Nous débutons ce « Best Of Niger » de l’été par le retour surprise à Niamey de l’opposant Hama Amadou, bien décidé à se présenter à l’élection présidentielle de 2020. Sous le coup d’une condamnation à un an d’emprisonnement, le chef de file de l’opposition est rentré chez lui sans prévenir, prenant de court les autorités nigériennes, pour s’incliner sur la tombe de sa mère et purger sa peine à la prison de Filingué, au nord-ouest de Niamey.
C’est un scénario que le pouvoir nigérien n’avait jamais envisagé. L’opposant et ancien Premier ministre nigérien Hama Amadou est rentré à Niamey le 14 novembre 2019 après trois années et demie d’exil entre la France et l’Afrique. Contrairement aux apparences, ce retour n’a fait l’objet d’aucun deal avec les autorités nigériennes. Ce n’est qu’après avoir embarqué sur un vol commercial à partir d’Abidjan, en Côte d’Ivoire, que Hama (comme l’appellent les Nigériens) a fait prévenir de son arrivée le Premier ministre Brigi Rafini.
Des égards remarqués
Le coup de téléphone de Tahirou Saidou, président par intérim du Mouvement démocratique nigérien (MODEN-Lumana Africa), au chef du gouvernement, a provoqué un branle-bas de combat dans les allées du pouvoir. Brigi a immédiatement référé au président Mahamadou Issoufou. Et après intense concertation, il a été convenu de laisser arriver tranquillement l’ex-allié du président Issoufou à la présidentielle de 2011.
Conscient du fait que Hama revient à Niamey pour la première fois depuis le décès sa mère en octobre 2019, le pouvoir a poussé la bienveillance jusqu’à autoriser un véhicule particulier à venir le chercher à la passerelle de l’avion.
Hama n’a donc pas été arrêté à son retour bien qu’étant sous le coup d’un mandat d’arrêt émis par le pouvoir.
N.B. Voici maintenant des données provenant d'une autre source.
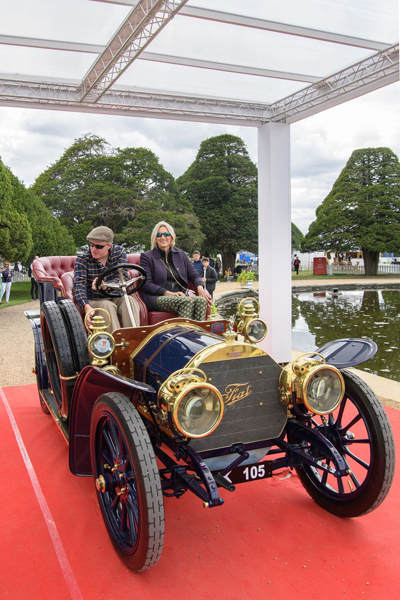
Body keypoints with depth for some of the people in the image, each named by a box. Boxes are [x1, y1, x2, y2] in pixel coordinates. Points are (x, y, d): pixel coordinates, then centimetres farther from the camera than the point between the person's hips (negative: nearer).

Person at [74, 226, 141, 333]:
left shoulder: (119, 252, 1)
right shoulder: (82, 260, -5)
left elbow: (123, 277, -11)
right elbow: (79, 285, -18)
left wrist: (105, 285, -33)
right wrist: (87, 307, -38)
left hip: (115, 298, 2)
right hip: (93, 301, -2)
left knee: (129, 300, -30)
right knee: (107, 305, -34)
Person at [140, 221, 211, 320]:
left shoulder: (181, 254, 21)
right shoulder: (147, 257, 7)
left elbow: (194, 275, 18)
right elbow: (146, 284, -3)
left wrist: (200, 288, -7)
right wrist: (169, 293, -17)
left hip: (180, 295, 4)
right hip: (157, 298, -4)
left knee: (201, 300, -29)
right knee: (187, 301, -34)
Mais plus surprenant encore fut le défilé du tout-Niamey politique à son domicile pour lui présenter les condoléances. De Malika Issoufou, l’épouse du chef de l’Etat, au président du Mouvement national pour la société de développement (MNSD) Seyni Oumarou, ex-proche de Hama, en passant par Hassoumi Massaoudou, son plus virulent pourfendeur au parti rose, ils sont tous venus lui serrer la main et faire acte de contrition.
Un coup de poker
Depuis plusieurs mois, l’ex-PM mijotait sa stratégie. Après le rejet en octobre dernier de son recours par la Cour de justice de la Communauté économique des Etats d’Afrique de l’Ouest (CEDEAO), il a pris la décision d’accélérer son retour. En prenant surtout soin de caler son agenda personnel avec la prochaine présidentielle à laquelle il dit toujours être candidat.
En rentrant à Niamey le 14 novembre, Hama a bien calculé qu’il lui resterait un reliquat de huit mois de prison à purger, suite à sa condamnation pour « supposition d’enfants ». Il devrait donc sortir de prison en juillet 2020. Quelques mois seulement avant le premier tour de la présidentielle prévu le 27 décembre 2020.
En ordre de bataille
Les cinq mois séparant sa libération du scrutin devraient permettre à l’opposant de préparer un dossier de candidature, une équipe de campagne et la mobilisation des militants.
Reste toutefois une grande inconnue : le code électoral précise que toute personne condamnée à plus d’un an de prison ne pourra pas être candidat à la présidentielle. Dans le décret de grâce que le président Issoufou vient de signer en début d’année, le nom de Hama ne figure pas.